When I was studying it involved four or five hours a day of one-on-one instruction, plus homework. There's no chance to daydream during a lesson when you're the only one in the class, and hours of face-to-face conversation and having to think fast is exhausting. After class, after the homework, there sometimes were activities, but more often than not I spent the remains of the day taking care of necessities—shopping for food and cooking, cleaning, doing laundry. Same as at home.

Then there were the weeks I was volunteering. Hours of lugging around blocks and wet cement are certainly no holiday.

After all that, I did travel for three months. Sometimes this is easy; certainly it was easier when I was with other people. But still, having to formulate a plan, figure out meals and travel arrangements and figure out how things work in each new place is not easy. It was nice to find places and settle for a while.

So the question, then. I live cheap. I lived cheap in my last year in DC, saving away a lot of money in anticipation of this trip. But you just don't spend much. Aside from what I paid for Spanish lessons, I averaged something like us$13 a day. But that is pretty skewed by the proportionally much more expensive last few weeks. Most days were much less.

They don't like North Americans
Of course they do, in so far as they even have an opinion on the subject. It is true that the United States government has done many bad things in Central America, but this does not translate into a grudge against American-looking-people as individuals. The people of this region are incredibly friendly and hospitable, happy to sit and have a lazy chat with anyone that wanders by. I got more than a few free meals this way. They are always eager to hear about the lands we come from and the places we call home.

They're not like us
Of course they're not. They speak a different language, eat foods that look a little bit like things we've eaten at Taco Bell, and what's the deal with their last names? But they also take care of their kids and have dinner with their parents, are devoutly religious, and worry about what tomorrow will bring. They work hard. They make every centavo count. Sound familiar?

one more: It's Dangerous There!
Just a second…I'm too busy laughing to write now…ok, all better.

No. You go the wrong places, and you might get robbed. You stand too close to the edge of the cliff that hasn't been fouled by a handrail, and you might fall in. People will try to scam you. But it is certainly no worse than any other place I have lived, and on the whole it is probably not even that bad. Certainly it was safer than walking around parts of DC at night, and I used to do that all the time. What little violent crime there is there is not as a rule directed toward foreigners. And I like that there is no obsession with silly rules and ugly barrier fences to protect people from themselves. Call it unimpeded natural selection.

Final Thoughts
I had dinner the other night with some friends at a mom and pop Mexican joint. The waiter was Guatemalan. Didn't speak much English. We had a nice chat.
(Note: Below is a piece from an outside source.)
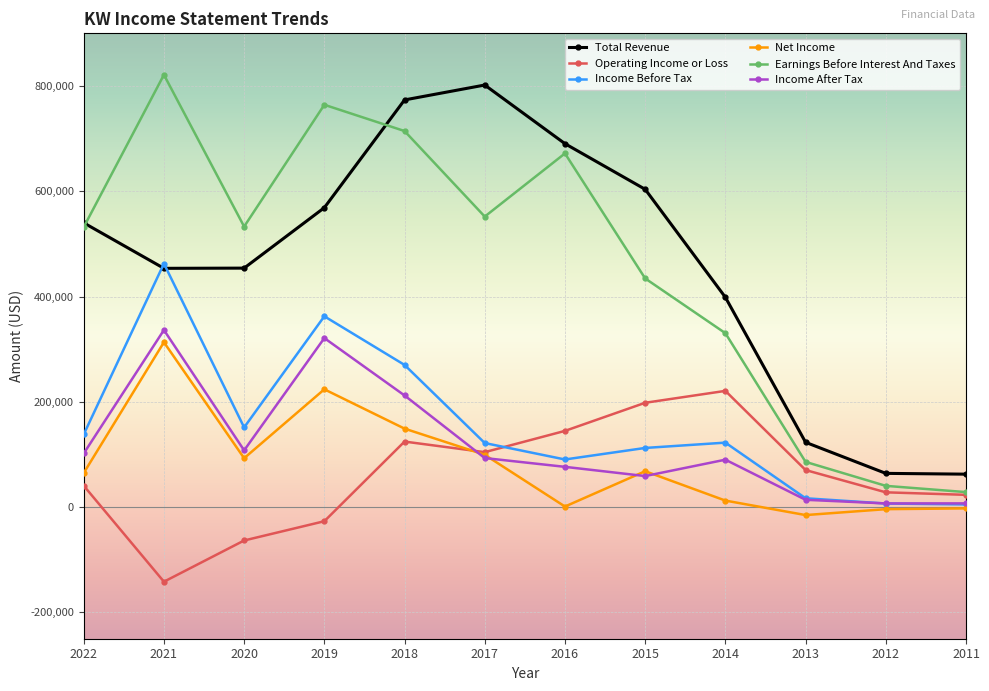

Which series changed the most between 2014 and 2013?

Total Revenue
He kept coming back to talk more about his country.

A woman kept calling the office where I've been doing a bit of work, asking a lot of questions in Spanish.

We had a dinner the other night for a Mexican friend of someone in town, speaking only Spanish.

This is exactly why I went.

I still haven't completely readjusted to how easy things are here. Not having to plan my days around when there will be hot water--or any water--for a shower is nice. I don't like how expensive food is. It frustrates me that it can be so hard to get around. But it's nice that there aren't so many barking dogs and honking horns.

So this is how it ends, then, much in the same way as it began—a bit hurried, a bit sooner than I was really ready for, and not at all the way I had expected. A long bus ride, a few surprises, and great friends made along the way. And little idea where the next step will take me. There's more on the horizon. My desk is littered with guidebooks as I look for the next big trip.